Sorry, the bible did it again.
Pretty popular science fiction book from what I hear.
Speaking of fraud* on the field as upon the streets same, nod their < 500,000 version 'one million baseball man march', at last count ( heh heh) KC was still busy fabricating "hundreds of thousands" who defied probability to watch the royals* parade.
Mathematical modelings, approximate expressions and educated estimates (aka lies, damn lies and statistics; growing exponentially/to be continued…)
🙂
In the end, just who really cares how many were there. Oh, I forgot, just guys like HC who have squandered their lives away and will resort to whatever while crapping on some else’s parade.
Did de big, bad Fiat salesman just poop on your wittle pawade?
For any major event you can take the total number of people who said they were there and divide by one hundted and that will get you pretty close to an accurate attendance figure.
There are exceptions. Take Woodstock for example, the divisor goes up to one million.
The point being, who cares? There were a crap ton of people there. Crowd counts are the least of our worries when it comes to inaccurate “reporting.”
From my recollection (granted — we’re talking high school here), “to the manner born” is from Hamlet and was an allusion Hamlet made about being accustomed from birth to the practice of heavy drinking.
So I took it for granted that pretty much every “journalist” I knew was to the manner born.
Really? Is anyone surprised by this. Elected elite in this country have been fabricating stats for 3 decades and the very people complaining about “exaggerated crowds” hold fabricated politics as gospel.
Still plowing the same old crowd-numbers ground you did umpteen times at The Star, are you?
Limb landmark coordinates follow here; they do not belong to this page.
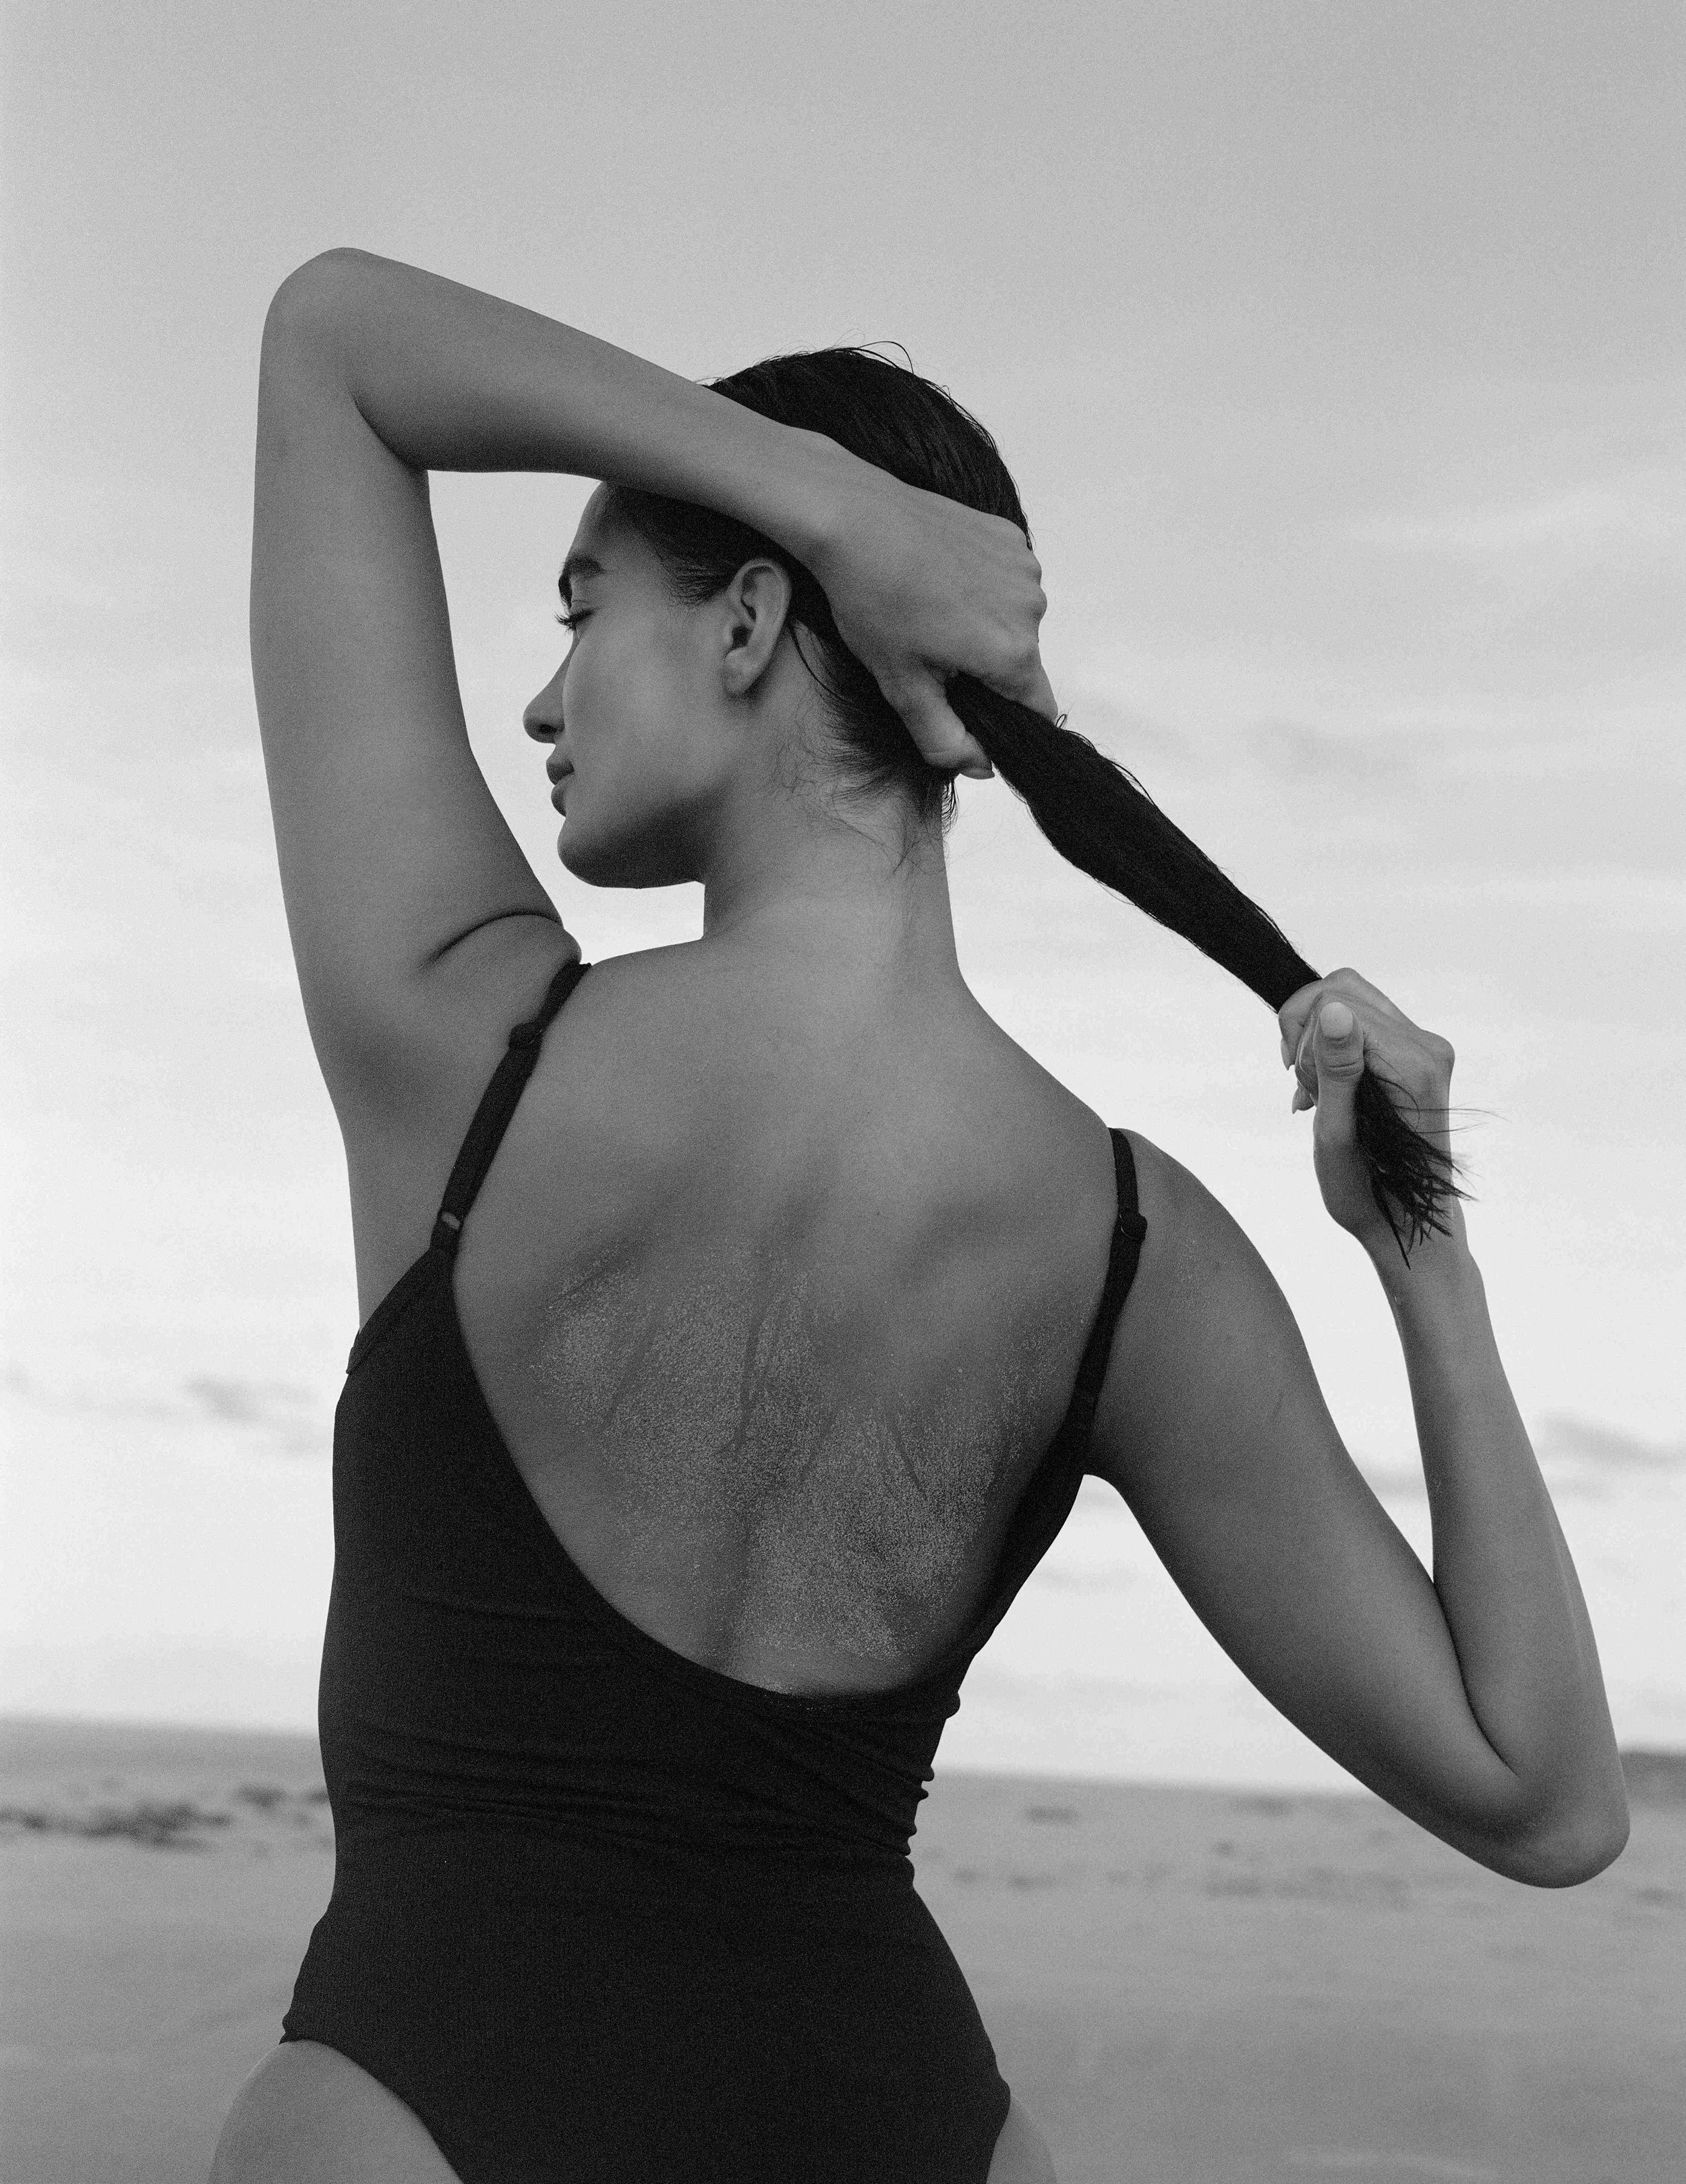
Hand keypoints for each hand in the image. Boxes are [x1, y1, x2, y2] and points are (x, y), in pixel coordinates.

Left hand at [806, 460, 1057, 775]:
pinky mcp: (1009, 537)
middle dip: (985, 669)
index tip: (966, 707)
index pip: (1037, 712)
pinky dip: (983, 587)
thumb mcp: (902, 686)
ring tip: (931, 608)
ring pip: (1015, 621)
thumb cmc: (872, 601)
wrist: (853, 518)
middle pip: (1022, 665)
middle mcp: (1032, 610)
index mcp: (1012, 654)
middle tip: (928, 649)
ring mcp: (1024, 568)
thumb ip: (945, 739)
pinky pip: (1007, 581)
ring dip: (984, 626)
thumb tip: (981, 766)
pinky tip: (941, 576)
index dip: (1005, 721)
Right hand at [1277, 969, 1457, 1253]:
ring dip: (1314, 1037)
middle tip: (1301, 1085)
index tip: (1296, 1084)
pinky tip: (1322, 1086)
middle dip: (1305, 1031)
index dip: (1303, 1036)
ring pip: (1349, 999)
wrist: (1407, 1219)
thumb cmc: (1369, 1191)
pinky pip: (1360, 1021)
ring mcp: (1423, 1047)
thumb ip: (1337, 1069)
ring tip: (1310, 1089)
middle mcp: (1426, 1045)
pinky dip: (1329, 1045)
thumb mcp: (1338, 1135)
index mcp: (1413, 1063)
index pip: (1339, 1003)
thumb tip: (1333, 1010)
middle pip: (1344, 990)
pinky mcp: (1413, 1052)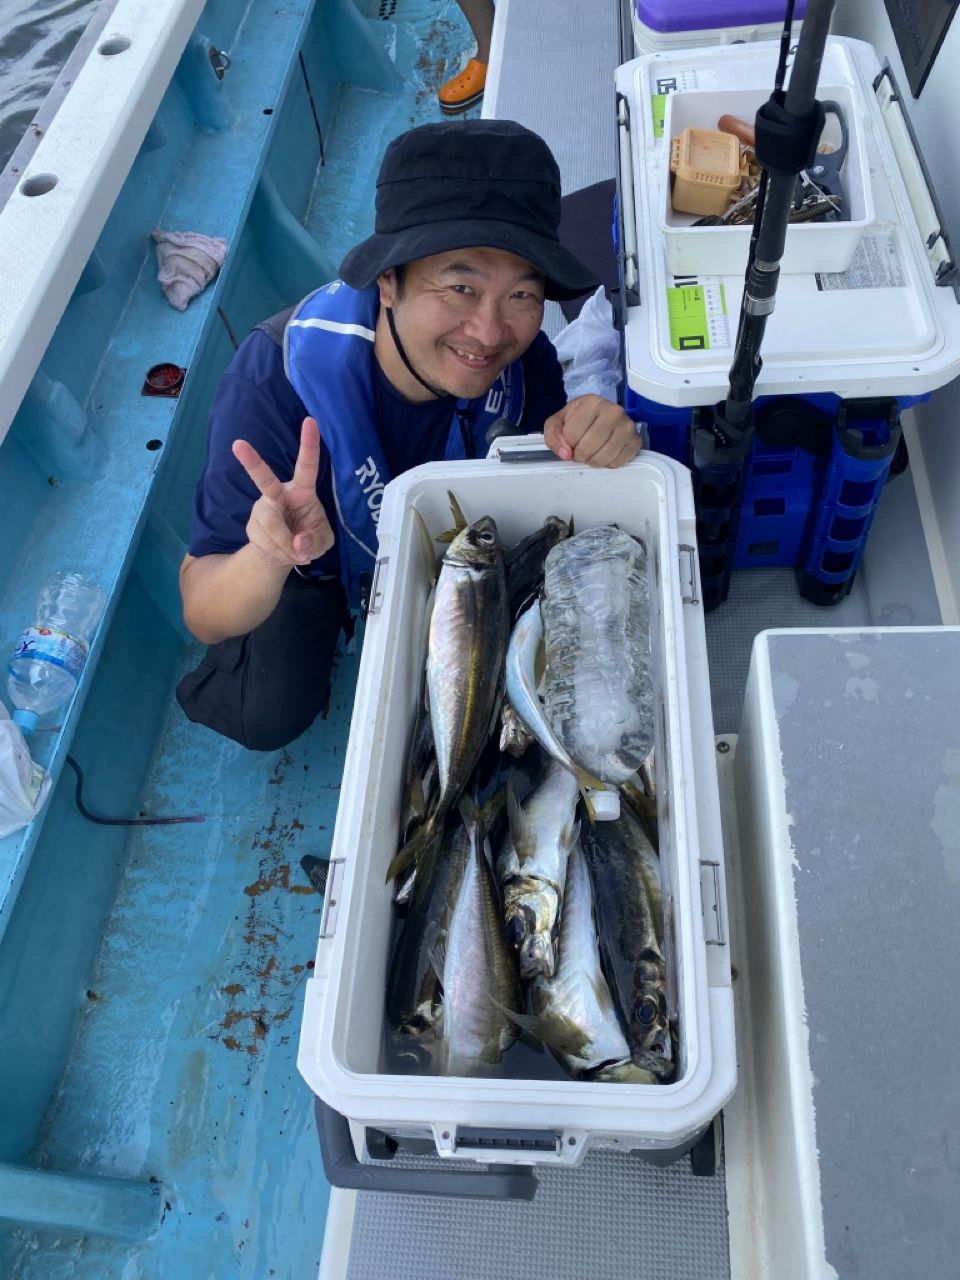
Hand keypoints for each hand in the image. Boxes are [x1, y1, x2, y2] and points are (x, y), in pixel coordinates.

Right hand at [233, 417, 334, 568]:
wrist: (284, 554)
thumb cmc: (308, 538)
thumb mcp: (322, 542)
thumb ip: (315, 540)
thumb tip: (298, 542)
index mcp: (302, 491)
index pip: (307, 466)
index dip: (309, 444)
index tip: (310, 421)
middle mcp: (278, 494)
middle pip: (264, 480)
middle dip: (251, 462)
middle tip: (237, 444)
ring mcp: (262, 508)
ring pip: (269, 524)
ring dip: (286, 544)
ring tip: (298, 553)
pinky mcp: (251, 525)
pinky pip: (264, 541)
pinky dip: (279, 553)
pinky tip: (285, 553)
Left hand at [543, 395, 641, 467]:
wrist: (600, 415)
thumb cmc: (578, 419)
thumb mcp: (558, 422)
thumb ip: (553, 436)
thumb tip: (566, 454)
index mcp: (592, 403)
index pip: (571, 435)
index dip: (567, 443)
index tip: (571, 438)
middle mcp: (614, 412)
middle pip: (587, 448)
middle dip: (579, 454)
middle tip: (581, 448)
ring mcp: (628, 427)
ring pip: (602, 458)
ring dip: (592, 460)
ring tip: (592, 451)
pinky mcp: (636, 441)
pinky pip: (616, 463)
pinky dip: (607, 463)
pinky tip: (605, 452)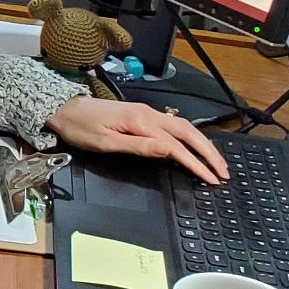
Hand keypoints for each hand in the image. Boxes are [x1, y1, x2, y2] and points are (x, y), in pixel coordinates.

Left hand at [48, 94, 228, 185]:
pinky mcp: (142, 114)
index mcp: (140, 122)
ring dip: (202, 144)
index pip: (176, 146)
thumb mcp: (106, 143)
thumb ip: (139, 147)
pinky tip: (194, 147)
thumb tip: (169, 151)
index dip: (195, 164)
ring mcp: (146, 112)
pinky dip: (189, 137)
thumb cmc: (81, 128)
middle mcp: (148, 114)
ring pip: (183, 127)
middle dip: (208, 153)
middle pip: (187, 132)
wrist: (64, 108)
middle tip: (224, 172)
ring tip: (215, 162)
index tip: (211, 179)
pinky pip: (173, 125)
What’s the latest on Mancow and your other chestnuts? .
I am going to nominate Junior for a Pulitzer for his bulldog tenacity on the “bad crowd estimate” beat!
He can lead the grassroots swell to change the bad crowd estimate!
Viva la correcto counto!
Maybe he can introduce the Hearne Principle on crowd estimates which states that if there are x number of people living in a given town, there cannot be x number + 1 or more people at a parade or similar crowd gathering in that town. He’s not the only one though who has tried to reason that a crowd estimate was wrong because the estimate was larger than the town’s population. I know Hearne is a diva, but he might have to share the principle with the others who have used this reasoning as well
and all you losers give a sh*t about hearnes figures.
what’s next? the ground hog day parade in peculiar?
We’ll leave the “Groundhog Day in Peculiar” to you, wild man
Sort of related.
But I have to congratulate the Big 12 on another epic fail in the tournament again.
This is without a doubt, the biggest style of substance conference in the NCAA.
All of those great regular season games on national TV just to bomb and trip all over yourself in the tournament. In football it’s even worst. All those 50 to 48 point games, then in bowl season they get blown out against teams that..you know…play defense.
But I forgot, BYU, New Mexico, Memphis or Cincinnati are going to save this conference from going the way of the SWC.
Nothing gets Hearne more riled up than an inaccurate crowd count.